### WORK TO COMPLETE
a – Name each low-iron glass product mentioned in the thread on ADA tank glass below, along with the company said to make it.
b – Summarize the thread on ADA tank glass below in two sentences.
c – Answer these questions from the thread on ADA tank glass below:
(i) What glass thickness is used for all the big aquariums in the ADA Gallery?
(ii) Whose regular grades of glass are said to show a green tint?
(iii) What tank size does the poster Rolo ask about?

### EXCERPTED TEXT
┌────────

# ADA 180x60x60 tank thickness



## jho51e (Jan 19, 2005)

I have been looking at all the beautiful photos posted by Oliver and other people and they are just awesome!

Just wondering, what is the glass thickness for Amano's 180x60x60 tank? I am assuming this is in cm, so this is roughly equivalent to a 6x2x2ft tank?

cheers!
Jhosie


----------



## plantella (Feb 5, 2004)

Dear Jhosie,

yes the tank you mean was 180 x 60 x 60cm.

ADA sells this aquarium size in different thickness. You can get in 12mm and 15mm glas thickness.

But all the big aquarium in ADA Gallery are made in 15mm glas from a special manufactor. This aquarium are made complete in "White-Glas" (Optiwhite-Glas) I don't know the skilled name for it in English. Also the bottom pane are made of this glas type. You have a better (clearer) color fidelity with this glas...maybe not the right word.

Best regards,

Oliver Knott
www.plantella.com


----------



## jho51e (Jan 19, 2005)

*expensive?*

Thanks Oliver!

I guess these tanks are expensive. I would love to have one! Definately on my wishlish!!

By the way, love your site!!


----------



## gnatster (Mar 6, 2004)

Optiwhite is a type of low iron glass made by Pilkington that does not have the same green tint that you see in the regular grades of glass used by both All Glass and Perfecto. PPG has a similiar product called Starphire and Guardian Glass calls thiers UltraWhite.


----------



## jho51e (Jan 19, 2005)

*pipes for this size tank?*

Thanks! I will check locally and see which companies have these types of glass and then find someone to make it for me...

Wondering also, for this size tank, what size lily pipe was being used? I was browsing the ADG site and there seems to be a few sizes available. Got me all confused!


----------



## Recoil (Jan 25, 2005)

Just a simple question; 

Where can i find the ADA product range information on the web?

Thanks.


----------



## fishfry (Apr 15, 2004)

Recoil said:


> Just a simple question;
> 
> Where can i find the ADA product range information on the web?
> 
> Thanks.


http://www.aquariumdesigngroup.com/index.php?option=com_wrapper&wrap=ShopADG

they also have a special forum on this site


----------



## Rolo (May 12, 2004)

Just got curious...

What is the glass thickness of the 120x45x45?
Is the bottom glass tempered, and are any of these clearer grades of glass stronger then regular low-iron grade?
Are all the pieces simply glued in to place with aquarium silicone?

Thanks,


----------

└────────

### THE DATA
┌────────

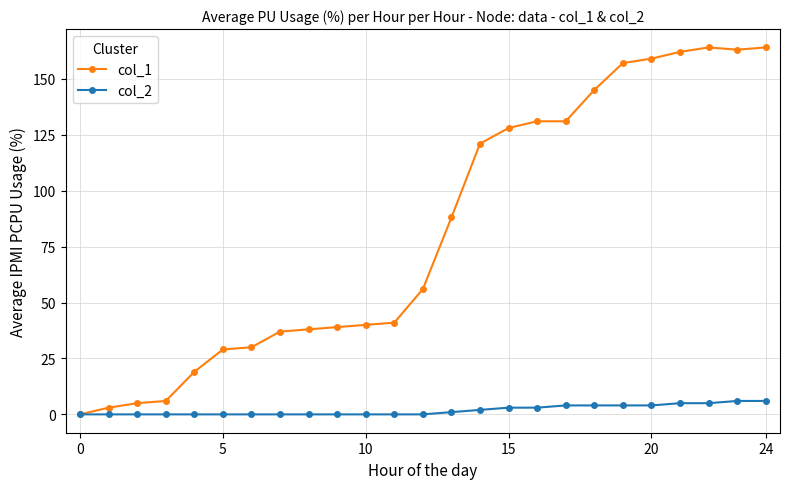

Which series has the largest total across all categories?

col_1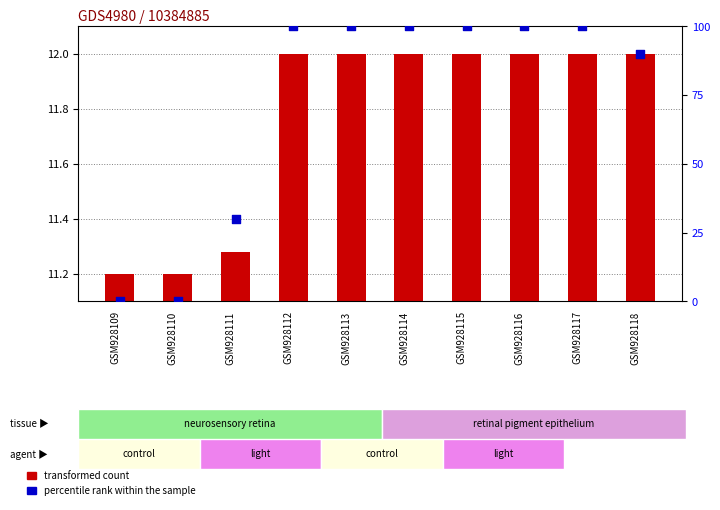

Is the value of transformed count at GSM928118 greater than the value of percentile rank within the sample at GSM928116?

No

└────────

### ANSWERS TO THE EXERCISES
a –
Optiwhite, made by Pilkington
Starphire, made by PPG
UltraWhite, made by Guardian Glass

b – A poster asks about the glass thickness of ADA's 180 x 60 x 60 cm tank, and Oliver Knott replies that ADA sells that size in 12mm and 15mm glass, with the large ADA Gallery tanks made entirely of 15mm Optiwhite glass. Another poster explains that Optiwhite is a low-iron glass from Pilkington without the green tint of regular glass, and later posts ask about lily pipe size, where to find ADA product information online, and the glass of the 120x45x45 tank.

c –
(i) 15mm
(ii) All Glass and Perfecto
(iii) 120x45x45